Annie came in to check on me a couple of times to make sure we were doing OK and I assured her we were. She told me that the pediatrician would be here after her regular shift to give my babies a check over to make sure they are doing well and responding the way they should be.

I looked over at the clock and noticed it was almost 3:00. I can’t believe that I came in here around noon and less than three hours later I became of mom of two precious babies. I watched my parents cooing and cuddling their grandchildren and let new tears run down my cheeks. I needed to call Ian’s parents and give them the good news, but I needed to control my tears first.

The nurses came back in a short while later and told me their pediatrician was here and they would take them to the nursery. They said they would bring them to my new room when they were finished. We made sure that the bracelets that I wore and the ones around their ankles matched before they were taken out of my room. My dad followed them and watched them through the nursery.

Annie came back and assisted me to my new room and helped me get washed up and into a clean gown.

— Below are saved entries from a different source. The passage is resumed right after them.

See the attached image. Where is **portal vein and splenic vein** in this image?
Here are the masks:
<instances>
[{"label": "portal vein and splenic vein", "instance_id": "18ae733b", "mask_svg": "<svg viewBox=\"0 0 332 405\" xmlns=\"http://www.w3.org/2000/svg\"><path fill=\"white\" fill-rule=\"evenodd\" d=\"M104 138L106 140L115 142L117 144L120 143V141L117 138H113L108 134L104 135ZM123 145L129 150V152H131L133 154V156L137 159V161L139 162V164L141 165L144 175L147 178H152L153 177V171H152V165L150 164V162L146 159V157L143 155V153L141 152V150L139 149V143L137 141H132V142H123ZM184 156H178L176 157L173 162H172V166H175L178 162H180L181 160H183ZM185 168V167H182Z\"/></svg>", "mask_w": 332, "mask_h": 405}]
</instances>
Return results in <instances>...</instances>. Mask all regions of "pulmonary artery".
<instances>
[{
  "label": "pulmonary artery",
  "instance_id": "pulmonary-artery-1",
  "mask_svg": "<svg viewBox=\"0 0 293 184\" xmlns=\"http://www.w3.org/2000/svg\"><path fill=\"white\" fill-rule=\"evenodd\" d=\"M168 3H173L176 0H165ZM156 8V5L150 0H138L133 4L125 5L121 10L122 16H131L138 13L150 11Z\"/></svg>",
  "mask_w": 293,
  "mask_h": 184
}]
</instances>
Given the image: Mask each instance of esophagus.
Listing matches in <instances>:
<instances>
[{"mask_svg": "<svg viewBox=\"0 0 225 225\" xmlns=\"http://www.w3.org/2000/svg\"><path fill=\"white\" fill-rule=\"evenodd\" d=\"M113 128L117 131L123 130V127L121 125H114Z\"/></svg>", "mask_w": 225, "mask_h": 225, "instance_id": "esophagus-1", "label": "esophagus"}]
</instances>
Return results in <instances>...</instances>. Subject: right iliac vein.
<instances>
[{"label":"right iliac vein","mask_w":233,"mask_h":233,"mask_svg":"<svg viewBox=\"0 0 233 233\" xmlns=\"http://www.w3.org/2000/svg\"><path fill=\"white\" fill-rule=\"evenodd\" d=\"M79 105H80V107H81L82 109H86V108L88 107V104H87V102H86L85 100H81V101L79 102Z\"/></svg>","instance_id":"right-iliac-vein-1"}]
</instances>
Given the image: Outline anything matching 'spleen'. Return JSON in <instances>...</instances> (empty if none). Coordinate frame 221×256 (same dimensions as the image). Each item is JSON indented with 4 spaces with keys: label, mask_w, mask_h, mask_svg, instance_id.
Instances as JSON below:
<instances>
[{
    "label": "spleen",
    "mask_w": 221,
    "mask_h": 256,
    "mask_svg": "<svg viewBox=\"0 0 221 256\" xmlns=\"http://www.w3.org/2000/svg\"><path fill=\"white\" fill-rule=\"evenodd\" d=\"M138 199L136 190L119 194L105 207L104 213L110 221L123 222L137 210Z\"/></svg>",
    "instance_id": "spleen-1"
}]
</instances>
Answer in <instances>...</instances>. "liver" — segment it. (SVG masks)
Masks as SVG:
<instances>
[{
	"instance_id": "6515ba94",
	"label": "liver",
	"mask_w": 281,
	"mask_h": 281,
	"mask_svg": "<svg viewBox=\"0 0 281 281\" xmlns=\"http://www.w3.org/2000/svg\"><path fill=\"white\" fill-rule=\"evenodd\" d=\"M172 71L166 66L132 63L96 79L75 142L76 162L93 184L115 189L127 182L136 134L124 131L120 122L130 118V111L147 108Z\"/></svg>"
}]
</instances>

I got to wear a pair of underwear made up of elastic cotton and placed a pad inside to help with the bleeding that I was told will continue for the next several weeks.

She helped me into bed and told me that I could order dinner whenever I wanted since the doctor told us that everything looked good on me. She also told me that the pediatrician will be in to talk to me after the initial exam.

I wasn’t really hungry, but my mom said I should try to eat since I missed lunch and I needed energy and fluids in me in order to feed the babies. And since I was feeding two of them, I needed more than most new moms. I ordered a sandwich and bowl of soup to eat and milk and juice to drink.

The babies came back in before my food arrived followed by the doctor. She told me that both babies were healthy and responded well to their first tests including reflexes, having a strong pulse, breathing normally and responding to external stimuli. She told me that Ian weighs 5 pounds 10 ounces and is 19 inches long and Isabelle is slightly smaller at 5 pounds 5 ounces and 18 ½ inches long.

Before she left she asked if I wanted to have Ian circumcised and I told her that I did. She told me she would see him first thing in the morning then and reassured me that it is a simple process and would only hurt for a moment.

As the night went on, my parents eventually left and I made all the calls I could. I talked to Ian’s parents in a video chat and they said they would come up the next day. I also called Stacy and Jake and showed them the babies.

After changing them and feeding them one more time before I tried to get some sleep, I sat at the edge of my bed and looked into their crib they are sharing and watched them as they slept. I sang Ian’s and my song to them as I cried wishing he was here with us. I know he is watching us from above, but I really miss him and need him by my side.

We stayed in the hospital for a couple of days and came home on the 6th of March. Dad, Emily and Joseph were waiting at the house when my mom brought us home. No matter how alone I felt, I knew at that moment that I still had people by my side and my children would be loved unconditionally by all of them. These babies are the best gift that Ian could have ever given me and I will eternally be grateful.